◆ SOURCE TEXT ◆
——————

Defendant next contends that the court erred in excusing the prosecutor from producing
Larry Carter as a witness and in failing to give a missing-witness instruction regarding Carter,
who had been found with defendant when defendant was arrested. A search of Carter had
produced some lottery tickets and two Friend of the Court checks made out to the victim’s
girlfriend.
The court’s decision to delete an endorsed witness form the prosecutor’s witness list is
reviewed for an abuse of discretion. People v Burwick, 450 Mich 281, 291; 537 NW2d 813
(1995). The court’s determination of due diligence is a question of fact that is reviewed for clear
error. People v Wolford, 189 Mich App 478, 484; 473 NW2d 767 (1991), lv den 439 Mich 899
(1991). Whether a particular jury instruction is applicable is a question of law that is reviewed
de novo. People v Perez, 469 Mich 415, 418; 670 NW2d 655 (2003).

——————

◆ INPUT DATA ◆
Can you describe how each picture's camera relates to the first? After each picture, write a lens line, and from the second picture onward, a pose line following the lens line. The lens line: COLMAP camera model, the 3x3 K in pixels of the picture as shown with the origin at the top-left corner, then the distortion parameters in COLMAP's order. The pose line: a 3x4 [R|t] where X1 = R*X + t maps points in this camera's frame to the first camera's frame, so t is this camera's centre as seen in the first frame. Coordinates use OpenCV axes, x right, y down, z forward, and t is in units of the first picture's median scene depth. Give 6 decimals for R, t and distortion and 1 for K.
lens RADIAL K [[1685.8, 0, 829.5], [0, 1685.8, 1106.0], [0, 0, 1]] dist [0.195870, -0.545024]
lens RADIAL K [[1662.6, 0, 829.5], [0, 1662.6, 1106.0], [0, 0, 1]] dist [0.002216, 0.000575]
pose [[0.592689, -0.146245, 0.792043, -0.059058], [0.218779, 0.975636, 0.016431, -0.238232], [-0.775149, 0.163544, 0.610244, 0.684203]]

——————

◆ EXERCISE SET ◆
**A)** List every case name cited in the opinion excerpt.
**B)** Quote the opinion excerpt, starting with "Defendant next contends" and going on through "NW2d 655 (2003).".
Answer using only the opinion excerpt and ignore the data.

◆ YOUR WRITTEN ANSWERS ◆
**A)**
People v Burwick
People v Wolford
People v Perez

**B)**
Defendant next contends that the court erred in excusing the prosecutor from producing
Larry Carter as a witness and in failing to give a missing-witness instruction regarding Carter,
who had been found with defendant when defendant was arrested. A search of Carter had
produced some lottery tickets and two Friend of the Court checks made out to the victim’s
girlfriend.
The court’s decision to delete an endorsed witness form the prosecutor’s witness list is
reviewed for an abuse of discretion. People v Burwick, 450 Mich 281, 291; 537 NW2d 813
(1995). The court’s determination of due diligence is a question of fact that is reviewed for clear
error. People v Wolford, 189 Mich App 478, 484; 473 NW2d 767 (1991), lv den 439 Mich 899
(1991). Whether a particular jury instruction is applicable is a question of law that is reviewed
de novo. People v Perez, 469 Mich 415, 418; 670 NW2d 655 (2003).